According to the World Health Organisation (2014), between the years 2000 and 2050, the proportion of the world’s population over 60 years will double from about 11% to 22%. In absolute numbers, this means that the number of people aged 60 years and over is expected to increase from 605 million to 2 billion. These figures have significant implications for individuals and organisations and the way they manage, motivate and engage older workers.

This chapter explores this changing demographic and considers its implications in the workplace for organisations and its leaders. The authors take an organisational perspective, examine why organisations would want to consider employing older workers, and argue that even taking into account likely increases in the use of IT, automation and robotics this ageing demographic is likely to mean that organisations will increasingly need older employers to continue to work for longer. In considering what they can offer, the authors draw on Briggs (2017), the UK government’s business champion for older workers, who argues that older workers offer many positives in organisations including more experience, expertise and skill.

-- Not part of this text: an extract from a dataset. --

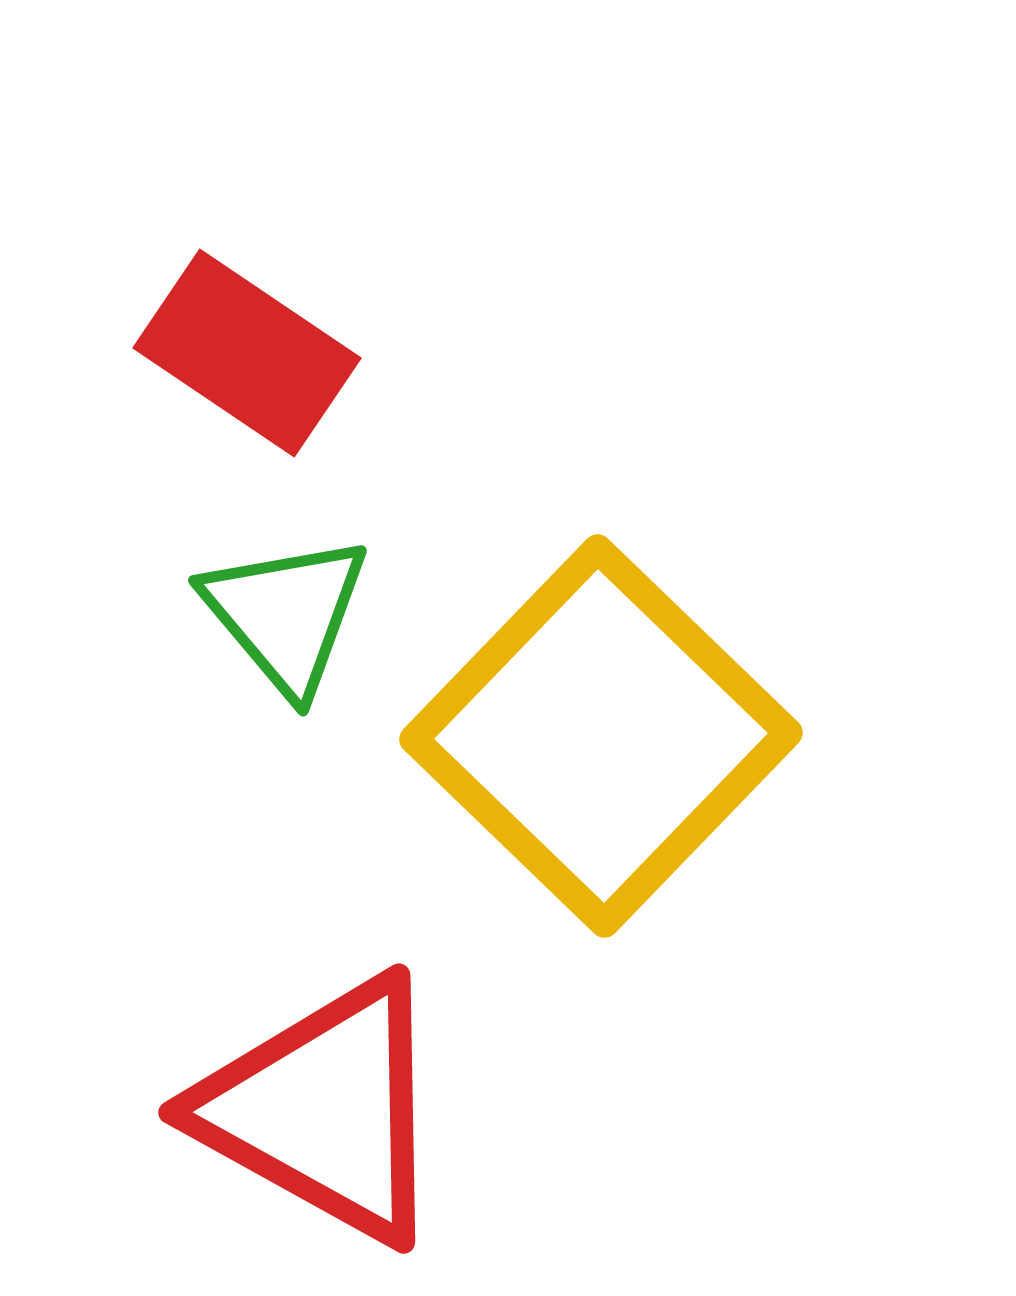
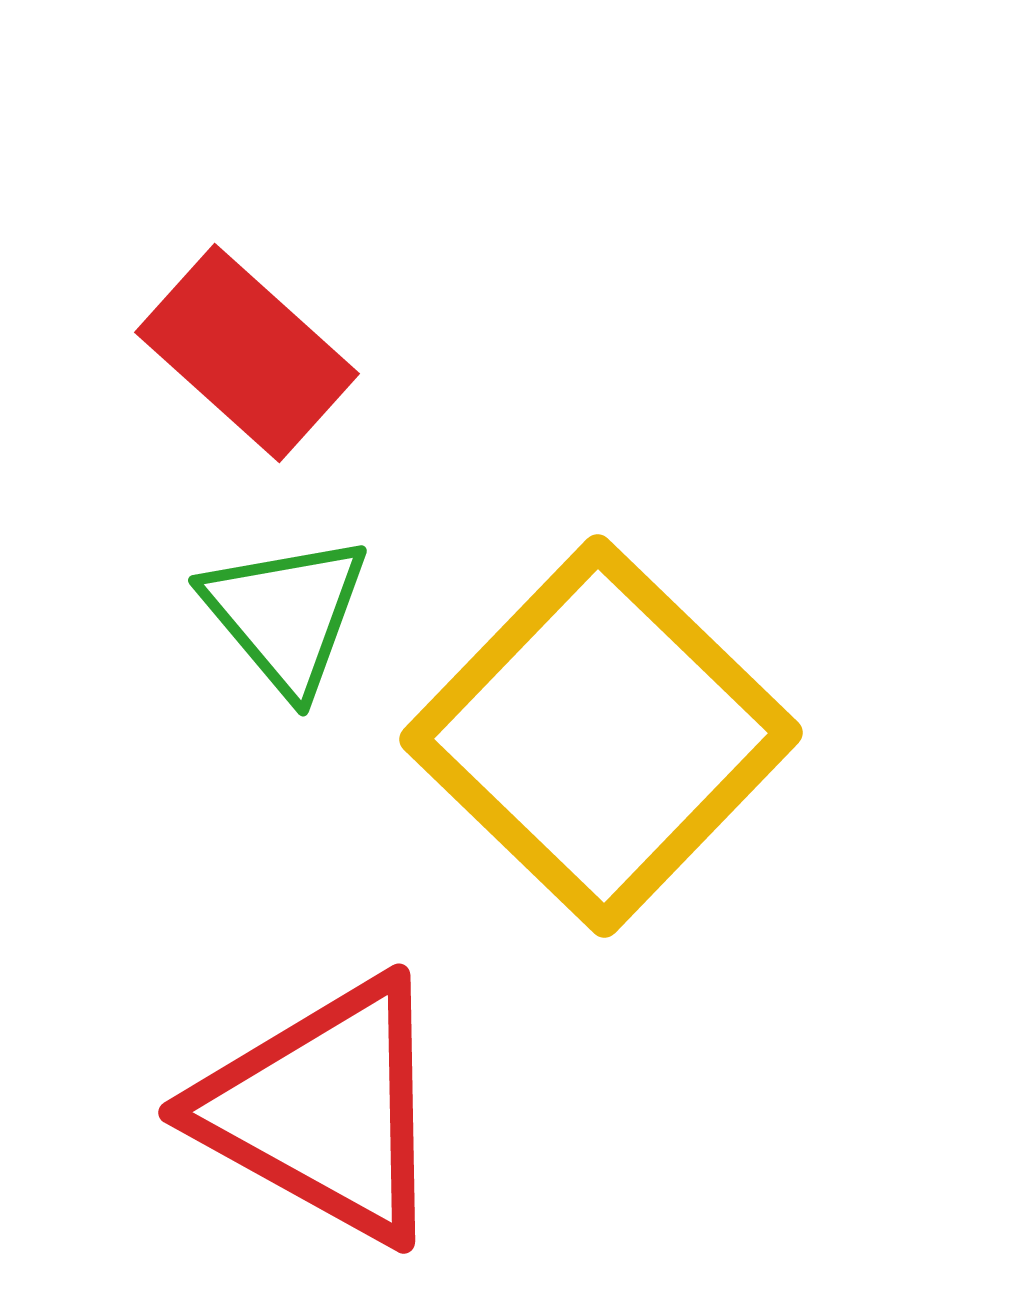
red rectangle: rotated 8 degrees clockwise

The authors also take an older worker’s perspective and look at what is meant by ‘older worker’, and why they would want or need to continue working. The primary focus here is on issues of meaning, purpose, connection, identity, sense of worth and the spiritual aspects to work. They examine the relationship that exists between organisations and employees and how the needs of employees change through their lifetime. The exploration includes looking at what these aspects mean for the way leaders and HR managers engage and motivate people, how culture and expectations have changed over time, the impact on the psychological contract and indeed the very language that is used when thinking about work, employment and retirement.

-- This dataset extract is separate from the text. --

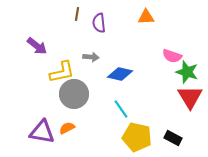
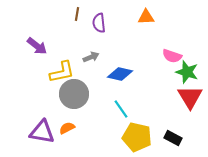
gray arrow: rotated 28 degrees counterclockwise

There are some fine examples of good practice in organisations and some informative and relevant research discussed. Considering the potential consequences for organisations, however, the authors argue that this is rather thin on the ground, and they call for more research in this area including issues connected to gender, culture and inter-generational conflict in the workplace. They argue that engaging the ageing workforce effectively is becoming an ever-increasing priority and is introducing needs that organisations have seldom recognised. They argue that all this requires a significant change from current practice in many organisations, and that a greater focus on the spiritual elements, identity, purpose and connectedness of reward in a more holistic, dialogic approach may be an important part to this.